**Data section**
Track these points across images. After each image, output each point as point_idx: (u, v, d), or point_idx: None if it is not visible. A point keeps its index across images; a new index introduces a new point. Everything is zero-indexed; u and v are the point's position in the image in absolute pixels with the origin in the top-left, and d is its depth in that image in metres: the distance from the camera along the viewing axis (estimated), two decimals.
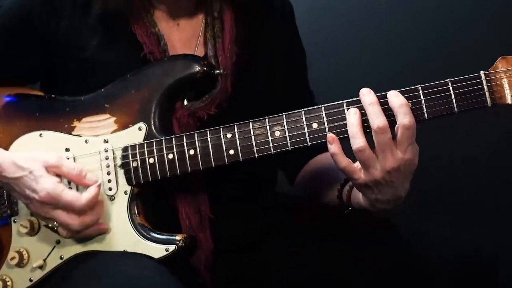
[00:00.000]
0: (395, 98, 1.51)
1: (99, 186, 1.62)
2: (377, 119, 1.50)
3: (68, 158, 1.68)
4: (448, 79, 1.51)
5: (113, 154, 1.68)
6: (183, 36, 1.83)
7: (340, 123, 1.56)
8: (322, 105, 1.58)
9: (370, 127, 1.52)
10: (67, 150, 1.70)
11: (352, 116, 1.53)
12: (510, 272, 1.82)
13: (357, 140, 1.51)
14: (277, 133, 1.60)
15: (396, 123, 1.50)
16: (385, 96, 1.53)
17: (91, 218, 1.62)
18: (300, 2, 2.03)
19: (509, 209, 2.55)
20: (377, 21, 2.64)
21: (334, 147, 1.54)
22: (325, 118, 1.57)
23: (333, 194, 1.77)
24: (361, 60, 2.64)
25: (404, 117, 1.49)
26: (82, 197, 1.59)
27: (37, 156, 1.62)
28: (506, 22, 2.54)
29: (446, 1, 2.60)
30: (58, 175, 1.63)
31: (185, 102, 1.76)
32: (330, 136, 1.55)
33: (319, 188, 1.88)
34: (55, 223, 1.62)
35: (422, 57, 2.59)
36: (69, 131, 1.72)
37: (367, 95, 1.53)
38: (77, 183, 1.65)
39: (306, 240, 1.83)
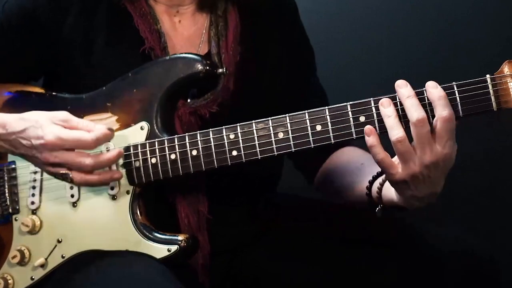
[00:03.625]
0: (434, 90, 1.47)
1: (110, 129, 1.58)
2: (416, 112, 1.45)
3: None
4: (454, 83, 1.50)
5: None
6: (185, 32, 1.83)
7: (345, 125, 1.55)
8: (326, 107, 1.56)
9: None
10: None
11: (387, 108, 1.49)
12: (509, 272, 1.82)
13: (396, 131, 1.46)
14: (281, 135, 1.59)
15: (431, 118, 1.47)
16: (421, 93, 1.49)
17: (93, 176, 1.57)
18: (300, 2, 2.02)
19: (509, 209, 2.56)
20: (379, 20, 2.63)
21: (372, 139, 1.49)
22: (329, 120, 1.55)
23: (360, 191, 1.71)
24: (363, 60, 2.64)
25: (443, 110, 1.45)
26: (91, 133, 1.55)
27: (45, 112, 1.60)
28: (508, 22, 2.53)
29: (447, 1, 2.60)
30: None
31: (188, 100, 1.75)
32: (368, 127, 1.50)
33: (344, 185, 1.82)
34: (66, 171, 1.57)
35: (424, 56, 2.59)
36: None
37: (404, 88, 1.48)
38: (88, 130, 1.57)
39: (304, 240, 1.82)
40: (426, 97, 1.49)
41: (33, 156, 1.58)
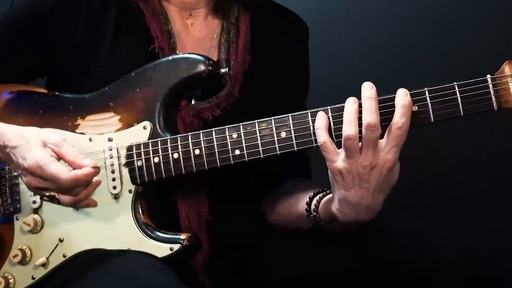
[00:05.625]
0: (400, 97, 1.51)
1: (95, 168, 1.55)
2: (370, 115, 1.48)
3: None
4: (455, 83, 1.52)
5: (118, 152, 1.67)
6: (196, 35, 1.85)
7: None
8: (329, 107, 1.57)
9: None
10: None
11: (351, 104, 1.52)
12: (509, 272, 1.82)
13: (349, 127, 1.49)
14: (283, 134, 1.60)
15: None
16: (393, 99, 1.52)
17: (81, 194, 1.55)
18: (300, 2, 2.03)
19: (509, 209, 2.56)
20: (379, 20, 2.64)
21: (320, 121, 1.53)
22: (331, 120, 1.56)
23: (301, 209, 1.72)
24: (363, 61, 2.64)
25: (400, 117, 1.48)
26: (68, 172, 1.52)
27: (42, 132, 1.60)
28: (508, 22, 2.54)
29: (447, 1, 2.61)
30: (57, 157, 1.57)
31: (192, 102, 1.76)
32: (320, 112, 1.55)
33: (285, 208, 1.84)
34: (53, 193, 1.57)
35: (424, 56, 2.60)
36: (73, 129, 1.72)
37: (367, 89, 1.51)
38: (74, 165, 1.56)
39: (304, 240, 1.82)
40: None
41: (21, 174, 1.58)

**Description of the task**
Every line of the data above should be quoted exactly. Omit the pictures.

**Solved exercise**
Track these points across images. After each image, output each point as point_idx: (u, v, d), or point_idx: None if it is not visible. A point keeps its index across images; a new index introduces a new point. Everything is zero-indexed; u and v are the point's position in the image in absolute pixels with the origin in the top-left, and d is its depth in that image in metres: the distance from the camera along the viewing axis (estimated), two decimals.
[00:00.000]
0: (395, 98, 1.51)
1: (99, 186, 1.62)
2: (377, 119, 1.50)
3: (68, 158, 1.68)
4: (448, 79, 1.51)
5: (113, 154, 1.68)
6: (183, 36, 1.83)
7: (340, 123, 1.56)
8: (322, 105, 1.58)
9: (370, 127, 1.52)
10: (67, 150, 1.70)
11: (352, 116, 1.53)
12: (510, 272, 1.82)
13: (357, 140, 1.51)
14: (277, 133, 1.60)
15: (396, 123, 1.50)
16: (385, 96, 1.53)
17: (91, 218, 1.62)
18: (300, 2, 2.03)
19: (509, 209, 2.55)
20: (377, 21, 2.64)
21: (334, 147, 1.54)
22: (325, 118, 1.57)
23: (333, 194, 1.77)
24: (361, 60, 2.64)
25: (404, 117, 1.49)
26: (82, 197, 1.59)
27: (37, 156, 1.62)
28: (506, 22, 2.54)
29: (446, 1, 2.60)
30: (58, 175, 1.63)
31: (185, 102, 1.76)
32: (330, 136, 1.55)
33: (319, 188, 1.88)
34: (55, 223, 1.62)
35: (422, 57, 2.59)
36: (69, 131, 1.72)
37: (367, 95, 1.53)
38: (77, 183, 1.65)
39: (306, 240, 1.83)
[00:03.625]
0: (434, 90, 1.47)
1: (110, 129, 1.58)
2: (416, 112, 1.45)
3: None
4: (454, 83, 1.50)
5: None
6: (185, 32, 1.83)
7: (345, 125, 1.55)
8: (326, 107, 1.56)
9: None
10: None
11: (387, 108, 1.49)
12: (509, 272, 1.82)
13: (396, 131, 1.46)
14: (281, 135, 1.59)
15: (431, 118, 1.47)
16: (421, 93, 1.49)
17: (93, 176, 1.57)
18: (300, 2, 2.02)
19: (509, 209, 2.56)
20: (379, 20, 2.63)
21: (372, 139, 1.49)
22: (329, 120, 1.55)
23: (360, 191, 1.71)
24: (363, 60, 2.64)
25: (443, 110, 1.45)
26: (91, 133, 1.55)
27: (45, 112, 1.60)
28: (508, 22, 2.53)
29: (447, 1, 2.60)
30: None
31: (188, 100, 1.75)
32: (368, 127, 1.50)
33: (344, 185, 1.82)
34: (66, 171, 1.57)
35: (424, 56, 2.59)
36: None
37: (404, 88, 1.48)
38: (88, 130, 1.57)
39: (304, 240, 1.82)
40: (426, 97, 1.49)
41: (33, 156, 1.58)
[00:05.625]
0: (400, 97, 1.51)
1: (95, 168, 1.55)
2: (370, 115, 1.48)
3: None
4: (455, 83, 1.52)
5: (118, 152, 1.67)
6: (196, 35, 1.85)
7: None
8: (329, 107, 1.57)
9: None
10: None
11: (351, 104, 1.52)
12: (509, 272, 1.82)
13: (349, 127, 1.49)
14: (283, 134, 1.60)
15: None
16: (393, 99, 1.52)
17: (81, 194, 1.55)
18: (300, 2, 2.03)
19: (509, 209, 2.56)
20: (379, 20, 2.64)
21: (320, 121, 1.53)
22: (331, 120, 1.56)
23: (301, 209, 1.72)
24: (363, 61, 2.64)
25: (400, 117, 1.48)
26: (68, 172, 1.52)
27: (42, 132, 1.60)
28: (508, 22, 2.54)
29: (447, 1, 2.61)
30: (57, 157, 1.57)
31: (192, 102, 1.76)
32: (320, 112, 1.55)
33: (285, 208, 1.84)
34: (53, 193, 1.57)
35: (424, 56, 2.60)
36: (73, 129, 1.72)
37: (367, 89, 1.51)
38: (74, 165, 1.56)
39: (304, 240, 1.82)
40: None
41: (21, 174, 1.58)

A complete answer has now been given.